I took these series of photos for the last photo theme of "Personal" at the Democratic Camera Club here in Edinburgh. The vase in the photos was made by my dad who taught ceramics and was an art lecturer.
I first wrote about the vase in a blog post called Forget Me Not three years ago. Unfortunately, the vase had just broken which prompted me to write about it. I also wrote about the other objects I had inherited from my dad and how, although I was sorry this particular piece had broken, I wasn't even sure if I had really liked it. Although I love some of his other works, I wasn't really sure what to think of this one. Then, I wrote about it as if I had made peace with the fact that the vase was broken, saying that memories of a person shouldn't have to be preserved through objects, especially if you don't find that object particularly attractive. I may have written that, but I didn't throw it away.
When we moved to Edinburgh from Germany in 2013 I took the two heavy pieces of the broken vase (it broke at the "neck" so to speak) with me and eventually found a restorer. (It must have been one of the few moves where things get mended rather than break). I must admit when it was away at the restorers, I didn't miss it much and only remembered where it was when they called me a few months later. When I picked it up I was amazed as I couldn't see the break at all.

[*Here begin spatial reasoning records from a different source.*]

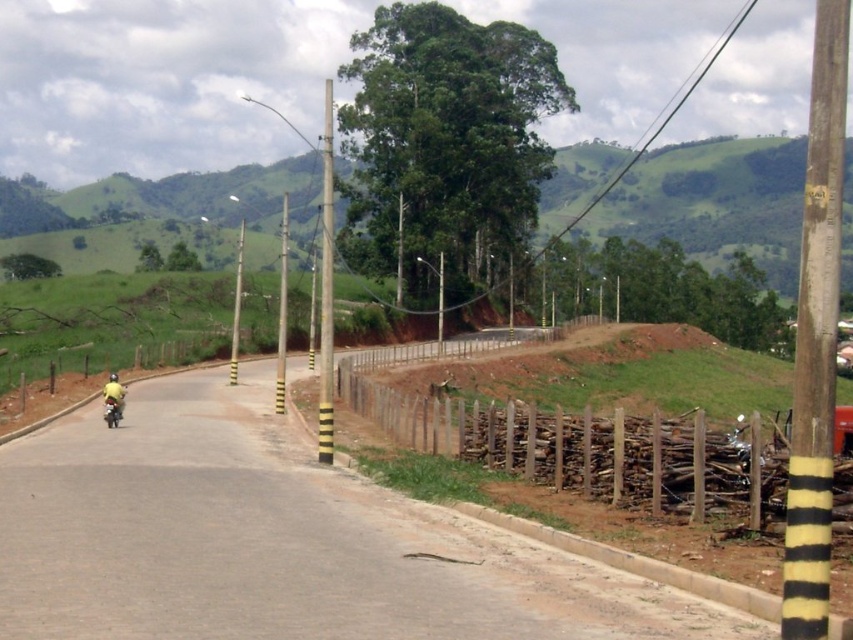
You are standing at the side of the road and want to take a photo of both the green grassy hill at upper center and the yellow fabric person at left. Which object should you focus on first to ensure both are in sharp focus?

You should focus on the green grassy hill at upper center first because it is closer to the viewer than the yellow fabric person at left, so adjusting focus from near to far will help both be in focus.

You are standing at the point labeled as point (277, 541) in the rural road scene. You want to walk to the wooden fence on the right side of the road. Which direction should you face to walk directly toward the wooden fence on the right side of the road?

You should face toward the right side of the road to walk directly toward the wooden fence on the right side of the road since the point (277, 541) is located on the brown dirt track at lower right, which is near the fence.

You are standing at the starting point of the road and want to reach the brown dirt track at lower right. Which direction should you head towards?

The brown dirt track at lower right is located at coordinates point (277, 541), so you should head towards the lower right direction to reach it.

I still don't really know if I like the vase. The project gave me the opportunity to find a way of photographing it now it was mended. In these photos I wanted to show a process of relating to it, not just showing the object itself. Maybe because the vase dates from the 70s, the artist Rosemary Trockel popped into my head and I began to think about how she addresses feminism and politics in her work, and how she mixes the distinctions between craftsmanship and high art, all themes in her work at that time. I then conducted rather functionary arbitrary actions on the vase, like a performance. I used the vase as a pillow and also as a rolling pin. (as far as I could see there was no functional use to the vase, so I gave it one.) In another I used it for target practice, throwing screwed up pieces of paper to see if I could get one in the opening at the top. (Quite a futile game, but an interesting way to map failure.) I shook out its contents onto a piece of white paper (the vase became almost corporeal, dust and debris reminiscent of ashes).
At the meeting the main feedback I received was to film it as a performance. The term "(positively) Charging the Void" was used by artist and lecturer David Grinly in his introduction to the theme of "Personal" on why we take photographs today.